LA GLOIRE DANS LA PERFECTION


Le Christ triomphant, le Christ de la Résurrection et de l'Ascension a gouté l'amertume de la mort, a souffert toutes les douleurs humaines et s'est élevé au-dessus d'elles par la puissance de sa propre divinité. Qu'est-ce qui pourrait désormais troubler sa paix ou détourner sa main miséricordieuse qui se tend pour aider ? Durant son évolution, il a appris à recueillir en lui-même toutes les vibrations des peines humaines et à les renvoyer transformées en vibrations paisibles et joyeuses. Son oeuvre consistait donc à transmuer, dans ce qui était alors le cercle de son activité, des forces discordantes en forces harmonieuses. Maintenant il doit en faire autant pour le monde, pour-cette humanité dont il est la fleur épanouie. C'est ainsi que les Christs et leurs disciples chacun dans la mesure de son évolution, protègent et aident le monde ; et les luttes que l'humanité doit soutenir seraient bien plus âpres encore, les combats qu'il lui faut livrer infiniment plus désespérés sans la présence au milieu d'elle de ceux dont les mains soulèvent "le lourd Karma du monde". [26]
Ceux-là même qui en sont encore à la première étape du Sentier deviennent des forces évolutives, comme le sont d'ailleurs tous ceux qui travaillent pour les autres avec désintéressement, quoique les premiers le fassent plus consciemment et d'une manière plus continue.
Mais le Christ triomphant accomplit parfaitement ce que font d'autres à des degrés variés d'imperfection, voilà pourquoi on l'appelle un "Sauveur" et cette appellation le caractérise parfaitement. Il nous sauve, non en se substituant à nous, mais en nous faisant partager sa vie. Par sa sagesse, tous les hommes deviennent plus sages, car sa vie se répand à flots dans le sang et dans les moelles, dans le coeur de tous.
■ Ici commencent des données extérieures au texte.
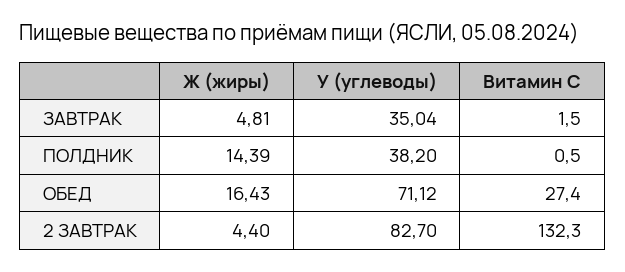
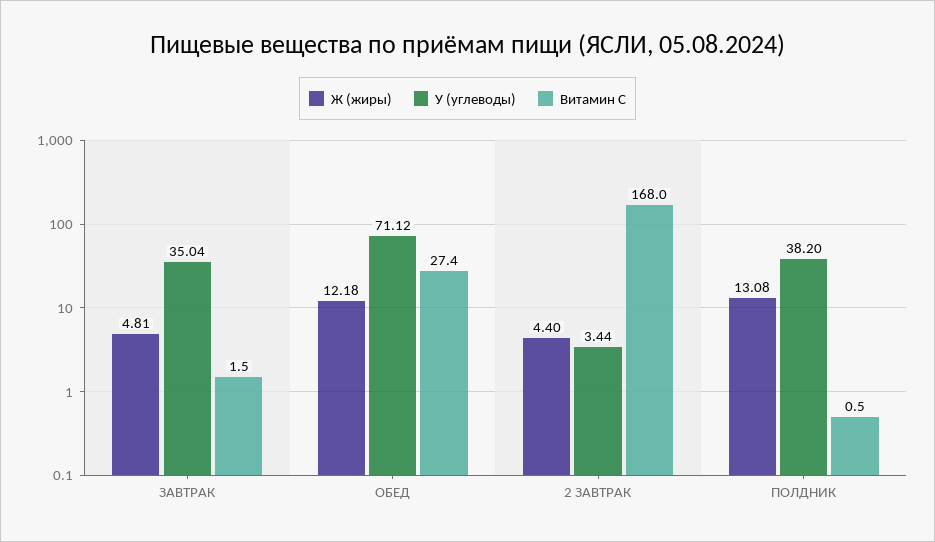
  {
    "Ж (жиры)": {
      "ЗАВТРАК": 4.81,
-     "ПОЛДНИК": 14.39,
+     "ПОЛДНИК": 13.08,
-     "ОБЕД": 16.43,
+     "ОБЕД": 12.18,
      "2 ЗАВТРАК": 4.4
    },
    "У (углеводы)": {
      "ЗАВТРАК": 35.04,
      "ПОЛДНИК": 38.2,
      "ОБЕД": 71.12,
-     "2 ЗАВТРАК": 82.7
+     "2 ЗАВТРАК": 3.44
    },
    "Витамин С": {
      "ЗАВТРАК": 1.5,
      "ПОЛДНИК": 0.5,
      "ОБЕД": 27.4,
-     "2 ЗАВТРАК": 132.3
+     "2 ЗАВТРАК": 168
    }
  }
Il n'est prisonnier d'aucune forme mais non plus étranger à aucune. Il est l'Homme idéal, l'Homme parfait, chaque homme est une cellule de son corps et chaque cellule participe à sa vie.
En vérité, il n'eût pas valu la peine de souffrir sur la Croix et de parcourir le Sentier qui y mène dans le seul but d'obtenir un peu plus tôt sa propre libération, de parvenir un peu plus vite au repos. C'eût été payer trop cher la victoire, si par son triomphe l'humanité tout entière ne se fût trouvée exaltée, si le sentier foulé par tous n'en eût été rendu plus court. [27] L'évolution de toute la race en est accélérée, le pèlerinage de chacun devient moins long. Telle est la pensée qui l'inspirait dans la violence du combat, qui soutenait ses forces et adoucissait l'angoisse des revers. Il n'est pas un être si faible, si dégradé, si ignorant ou si coupable fût-il, qui ne se trouve rapproché de la lumière par le fait qu'un Fils du Très-Haut a atteint le but. Combien sera accélérée l'évolution à mesure que ces Fils triomphants se dresseront de plus en plus nombreux pour entrer dans la vie éternelle et consciente. Comme elle tournera vite la roue qui élève l'homme vers la divinité à mesure que des hommes de plus en plus nombreux deviendront consciemment des Dieux.